For The Pad Thai Marinade
- 1 tbsp vegetable oil
- 1 small onion chopped
- 2 large garlic cloves chopped
- 2 tbsp fish sauce
- 2,5 oz palm sugar (70 g), or brown sugar
- 1 tbsp hot chili sauce
- 2 tbsp tamarind juice
- 2 tsp oyster sauce
- Pour the vegetable oil in a small saucepan and add the chopped onion and garlic. Place this over medium-high heat.
- Cook the garlic and onion for 3 to 4 minutes until the onion starts to soften. Then add the palm sugar (or brown sugar), the fish sauce, the tamarind juice, the oyster sauce and the hot chili sauce. Pour in the half a cup of water.
- Stir and bring the sauce to a good boil. Let it reduce by half until you get a fairly runny and sugary thick and sticky mixture. This is your pad thai sauce. Take the sauce off the heat and put it aside until needed later.
Shrimp Pad Thai Noodles
- 12 cooked shrimp
- 7,5 oz rice noodles (200 g), dry
- 3,5 oz bean sprouts (100 g)
- 1 large egg
- 4 fresh spring onions chopped
- a handful fresh cilantro chopped
- a handful salted peanuts crushed
- ½ cup water (120 ml)
- 1 fresh lime
- 1 tbsp vegetable oil
Soak the dry rice noodles. See the specific package instructions.
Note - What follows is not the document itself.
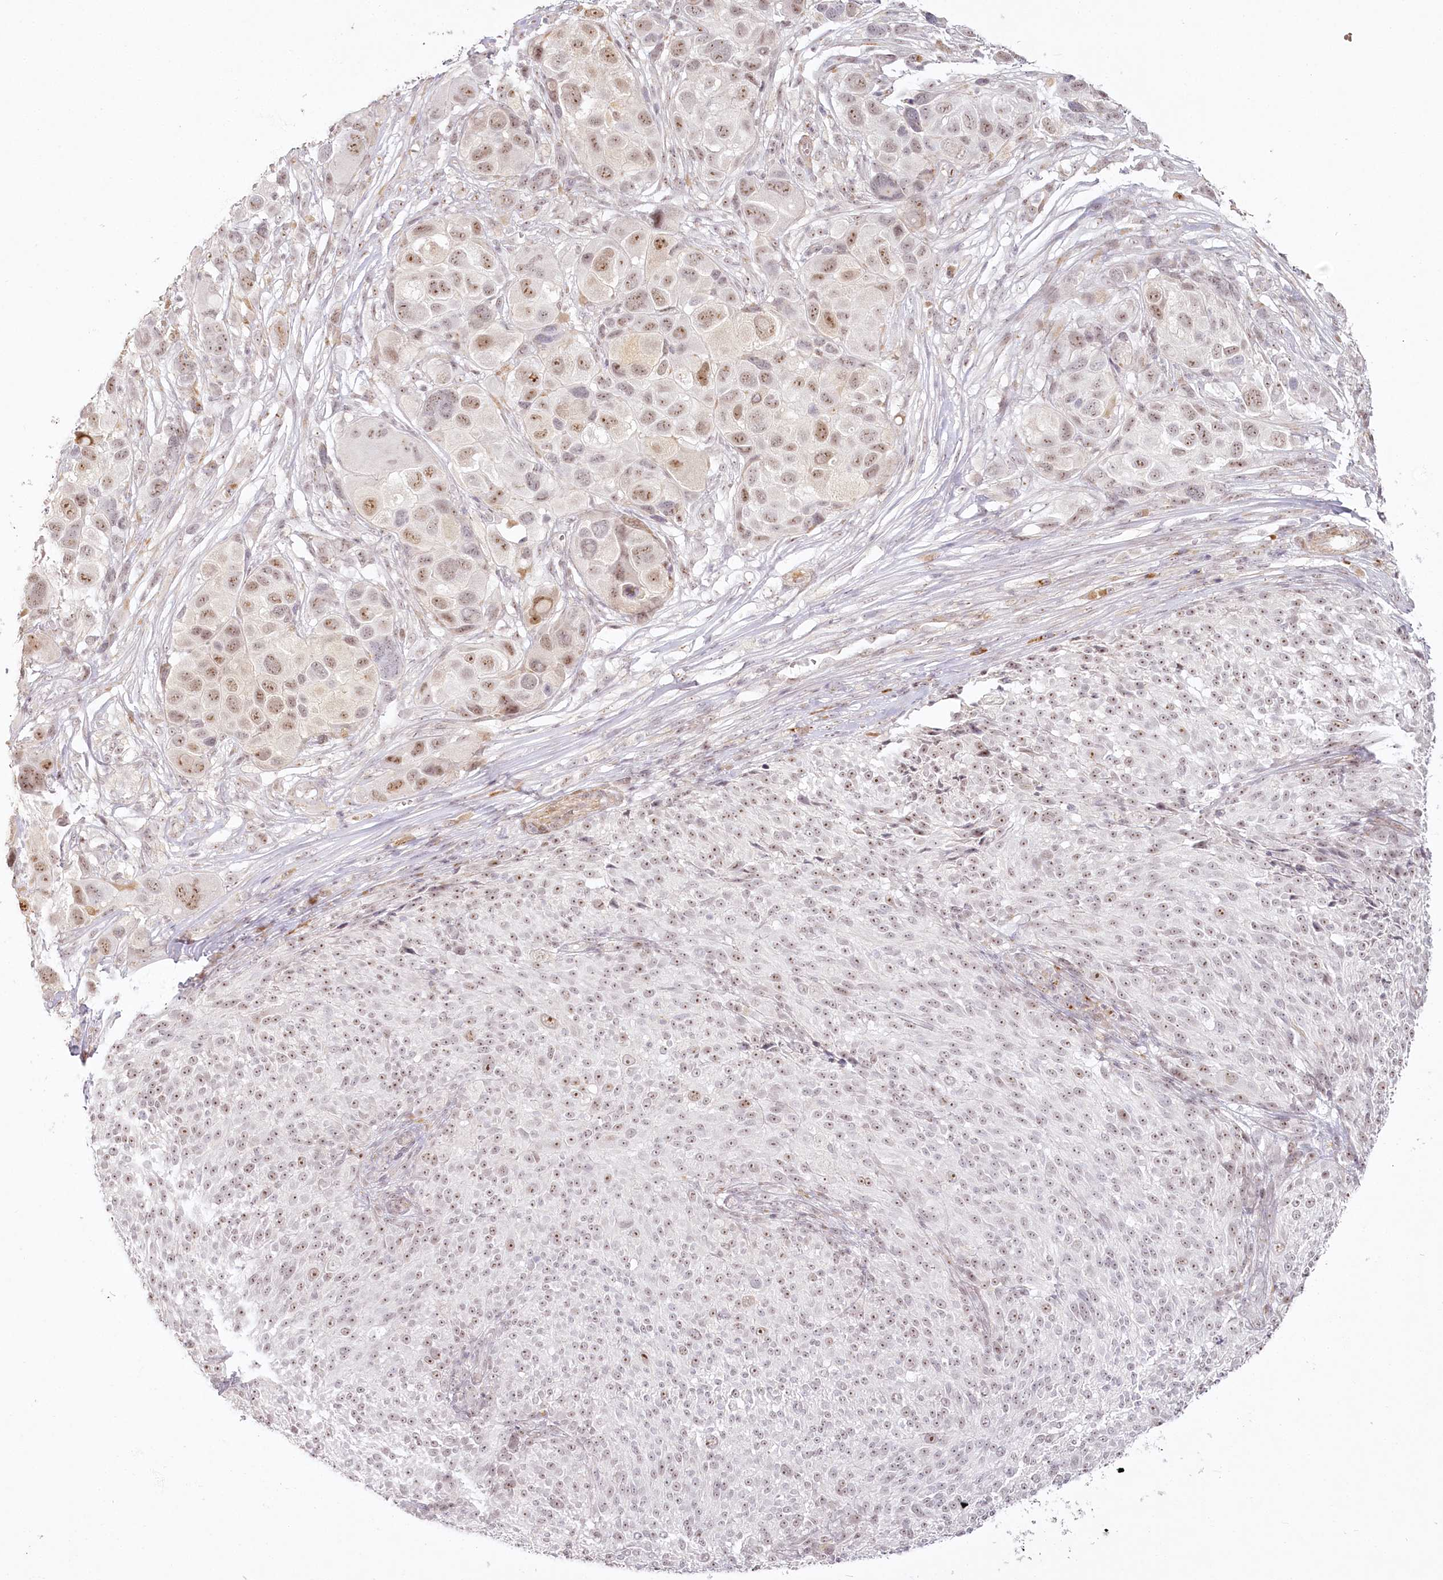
{"staining": {"intensity": "weak", "quantity": ">75%", "location": "nuclear"}, "tissue": "melanoma", "cell_type": "Tumor cells", "image_type": "cancer", "snomed": [{"axis": "morphology", "description": "Malignant melanoma, NOS"}, {"axis": "topography", "description": "Skin of trunk"}], "caption": "Immunohistochemical staining of malignant melanoma reveals low levels of weak nuclear expression in approximately >75% of tumor cells.", "gene": "EXOSC7", "patient": {"sex": "male", "age": 71}}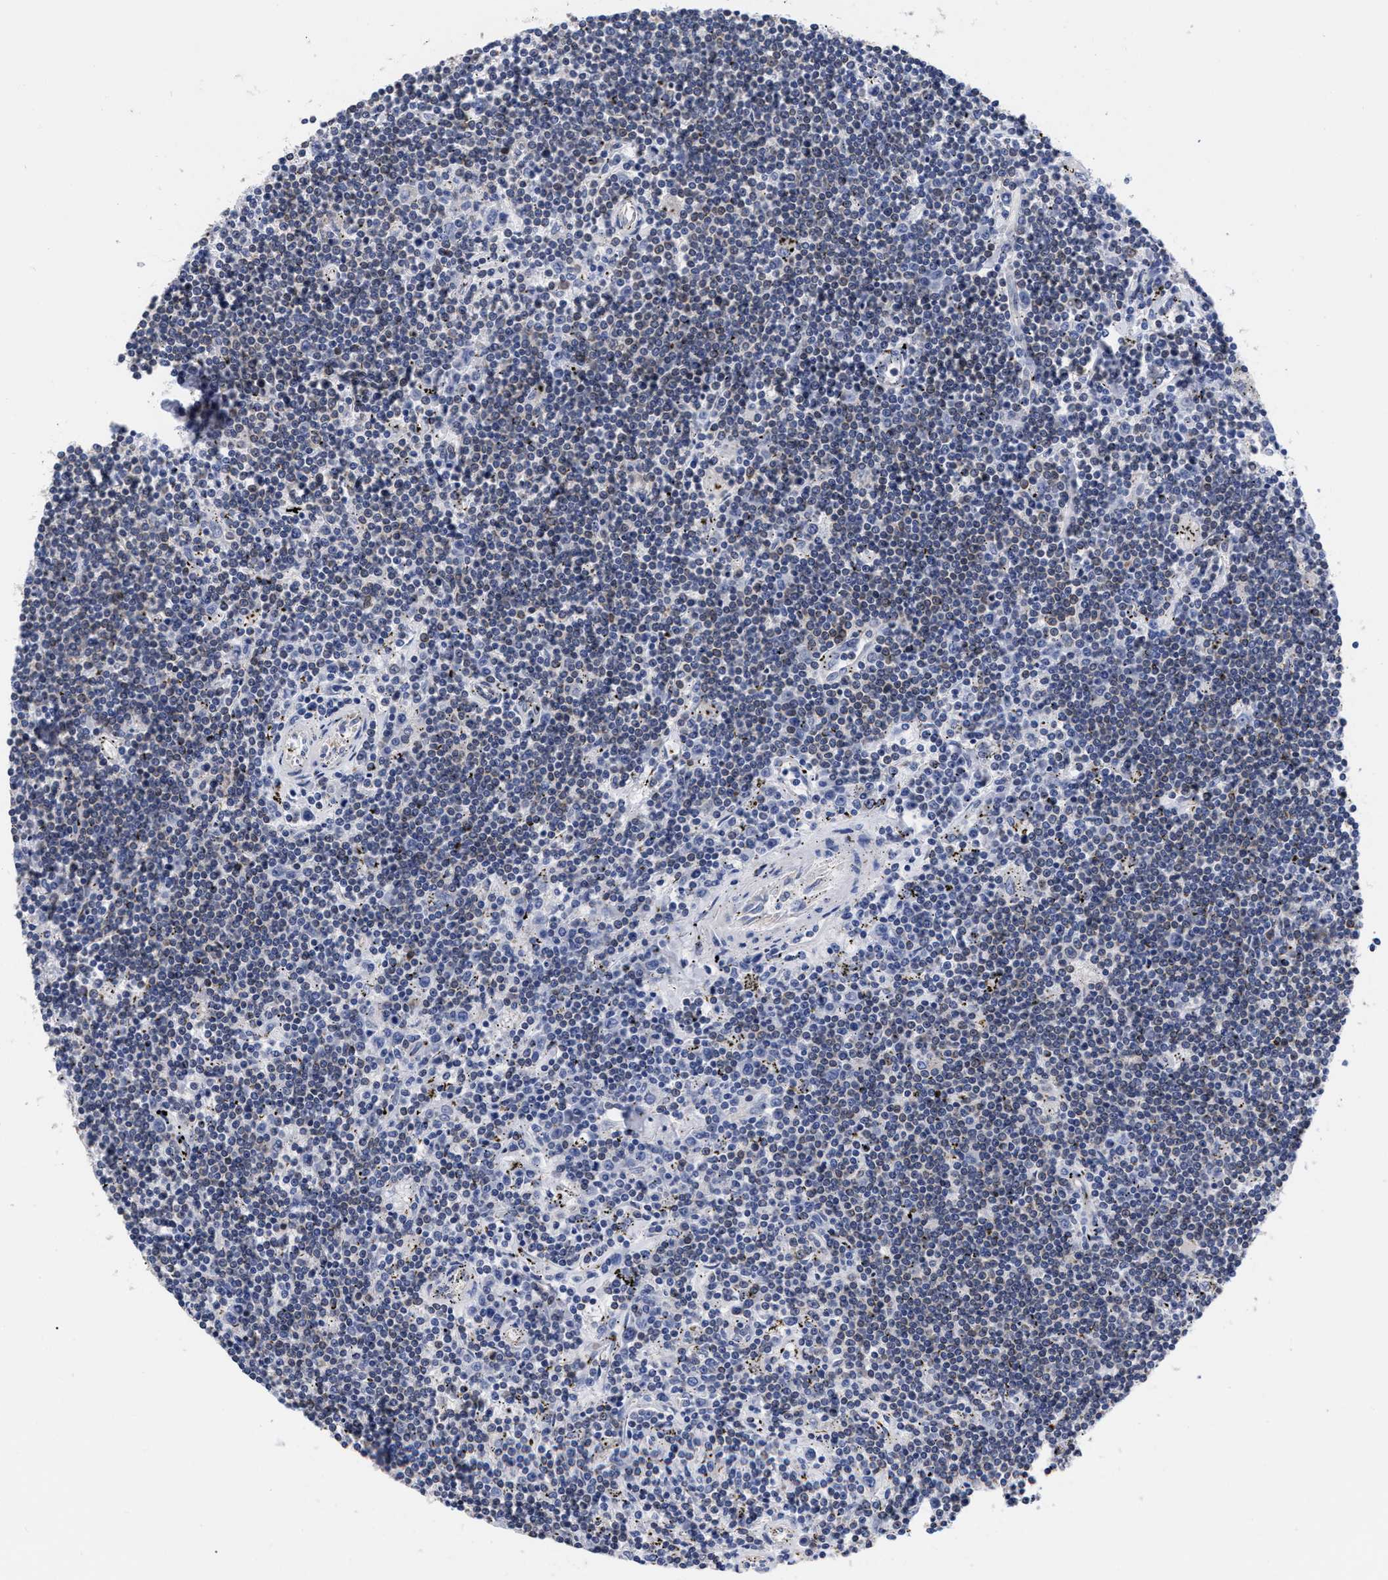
{"staining": {"intensity": "negative", "quantity": "none", "location": "none"}, "tissue": "lymphoma", "cell_type": "Tumor cells", "image_type": "cancer", "snomed": [{"axis": "morphology", "description": "Malignant lymphoma, non-Hodgkin's type, Low grade"}, {"axis": "topography", "description": "Spleen"}], "caption": "This is a photomicrograph of IHC staining of low-grade malignant lymphoma, non-Hodgkin's type, which shows no positivity in tumor cells.", "gene": "IRAG2", "patient": {"sex": "male", "age": 76}}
Pour the the vegetable oil in a large non-stick pan and place it over medium heat until hot. Then add the egg.
- Scramble the egg quickly and take the pan off the heat for now. Drain the soaked rice noodles and add them to the scrambled egg.
- Stir a little. Then pour in the freshly made pad thai sauce and add 3 tablespoons of water.
- Stir the noodles. Cover the pan and put it back over medium heat. Cook for 4 minutes until the noodles are tender. Stir regularly. Then add the cooked prawns and the chopped spring onions.
- Stir the noodles again. Cook for another 4 minutes. Add extra water if the noodles are too dry. Then stir in the freshly chopped cilantro and the bean sprouts.
- Stir the pad thai well to combine. Check the seasoning and add extra fish sauce or hot chili sauce to taste if necessary. Then divide the pad thai noodles and shrimp over warm and deep plates. Sprinkle with the crushed salted peanuts and serve with a wedge of lime on the side. Serve hot.